After messing with it for a while, and getting caught up with Paul, we put out flares and consider our options: A) Dump the 3 alky jugs back into the 55, take Paul’s rig up to the gas station and back around 20 miles with the gas-filled jugs. B) Take the jugs back and forth on the scooters (not the most appealing option, since it’s about 50 degrees outside and it is a major highway, after all). C) Use Paul’s dually to tow our rig up to the gas station.

 

We go with plan C. I’d love to know what those 18-wheelers were thinking when they saw a dually, a 26 foot tag, a tow strap, another dually and 38 foot goose going down 95 at about 25 MPH—half on the shoulder.
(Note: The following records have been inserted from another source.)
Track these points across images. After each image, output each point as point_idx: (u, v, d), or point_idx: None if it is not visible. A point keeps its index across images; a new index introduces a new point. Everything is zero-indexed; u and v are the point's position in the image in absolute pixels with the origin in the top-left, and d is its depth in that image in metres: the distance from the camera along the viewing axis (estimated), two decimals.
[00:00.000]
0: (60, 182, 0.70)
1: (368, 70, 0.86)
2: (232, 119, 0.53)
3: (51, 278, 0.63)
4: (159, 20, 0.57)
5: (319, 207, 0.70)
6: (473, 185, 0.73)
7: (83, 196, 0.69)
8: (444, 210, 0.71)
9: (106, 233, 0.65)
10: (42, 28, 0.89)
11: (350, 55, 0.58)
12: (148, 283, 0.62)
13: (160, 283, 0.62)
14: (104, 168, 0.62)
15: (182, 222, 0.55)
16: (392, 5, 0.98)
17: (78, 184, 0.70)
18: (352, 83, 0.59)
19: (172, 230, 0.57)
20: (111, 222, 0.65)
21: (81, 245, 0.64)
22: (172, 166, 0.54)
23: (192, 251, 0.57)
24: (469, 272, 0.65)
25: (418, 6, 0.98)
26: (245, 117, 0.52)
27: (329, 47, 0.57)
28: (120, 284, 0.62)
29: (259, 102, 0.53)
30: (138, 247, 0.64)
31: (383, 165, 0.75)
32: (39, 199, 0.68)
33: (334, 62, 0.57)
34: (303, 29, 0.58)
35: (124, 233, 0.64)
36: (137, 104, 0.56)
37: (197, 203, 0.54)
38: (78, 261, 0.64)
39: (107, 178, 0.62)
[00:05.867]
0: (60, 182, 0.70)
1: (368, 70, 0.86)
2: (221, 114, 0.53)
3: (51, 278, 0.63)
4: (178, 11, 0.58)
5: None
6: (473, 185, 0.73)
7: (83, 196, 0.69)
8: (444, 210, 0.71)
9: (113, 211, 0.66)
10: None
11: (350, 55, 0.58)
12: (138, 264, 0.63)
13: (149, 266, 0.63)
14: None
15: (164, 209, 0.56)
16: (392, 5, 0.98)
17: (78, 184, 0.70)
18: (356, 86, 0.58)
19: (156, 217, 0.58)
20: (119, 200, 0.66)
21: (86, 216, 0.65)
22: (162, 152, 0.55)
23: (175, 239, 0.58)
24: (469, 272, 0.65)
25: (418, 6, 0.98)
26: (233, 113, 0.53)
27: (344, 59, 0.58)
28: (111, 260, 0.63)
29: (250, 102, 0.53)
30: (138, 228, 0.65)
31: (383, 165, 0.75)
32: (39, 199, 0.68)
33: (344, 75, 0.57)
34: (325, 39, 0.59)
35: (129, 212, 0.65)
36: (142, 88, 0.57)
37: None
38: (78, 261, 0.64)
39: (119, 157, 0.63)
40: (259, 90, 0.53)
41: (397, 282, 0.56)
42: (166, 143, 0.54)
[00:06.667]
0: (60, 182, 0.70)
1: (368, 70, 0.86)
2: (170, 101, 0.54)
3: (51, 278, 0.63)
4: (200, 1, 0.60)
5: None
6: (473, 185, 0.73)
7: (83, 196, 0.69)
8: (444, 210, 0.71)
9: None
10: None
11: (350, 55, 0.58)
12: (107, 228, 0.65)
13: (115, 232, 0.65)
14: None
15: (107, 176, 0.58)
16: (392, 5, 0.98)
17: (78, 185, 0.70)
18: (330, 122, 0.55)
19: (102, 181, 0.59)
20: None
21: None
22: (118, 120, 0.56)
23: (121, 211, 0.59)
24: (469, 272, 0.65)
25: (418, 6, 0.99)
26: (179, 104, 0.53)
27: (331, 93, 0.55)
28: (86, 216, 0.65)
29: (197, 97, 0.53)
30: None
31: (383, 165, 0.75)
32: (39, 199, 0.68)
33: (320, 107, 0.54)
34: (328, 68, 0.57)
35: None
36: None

I guess it was something like WACKERS.

 

So, I’m steering my rig only 10 feet behind his trailer, sometimes without power brakes or steering, when my truck wouldn’t idle.  I’m thinking what a mess it would be if I ran into the back of his trailer.  I’m also not entirely convinced that the problem is that we’re out of gas.

 

It’s only a mile or two to an exit, and thank God there is a gas station with a lighted sign. About then I’m thinking we will never get around the jug handles and gas station entrance with this 120 foot long parade. Paul just drives on and I can’t see nuttin’.  Basically, all I can do is hang on and try to keep the engine idling so I have brakes and steering. We get off 95 with only about 20 18-wheelers blowing their horn and calling us wackers.

 

Now we’re officially off 95, but I’m still thinking we won’t be able to actually pull up to the pump.  No, Paulie just motors right on thru and when his trailer stops, a pump has magically appeared. We begin filling up and the cell phone rings it’s Dom Balducci Jr. asking if we are OK. After Mark says yes, Dom says that’s a good thing because he’s already in Savanna, GA.

 

Keep in mind that all of them are busting on me the whole time I’m pumping 170 gallons of gas. Chevy Trucks 2: Ford Trucks: 3. The rest of the trip was gratefully boring.

 

At the end of the week, we had less than $2000 to show, even including the value of next year’s free entries—pretty smart thinking, Sue Moroso. Congratulations to Grump with his Sunday win and Joey D’s semi. Next year, we’re going to hit the Bradenton race, stock up on flares and hold a rematch of Chevy vs. Ford trucks.  And we’re going to figure out what else we can feed those gators.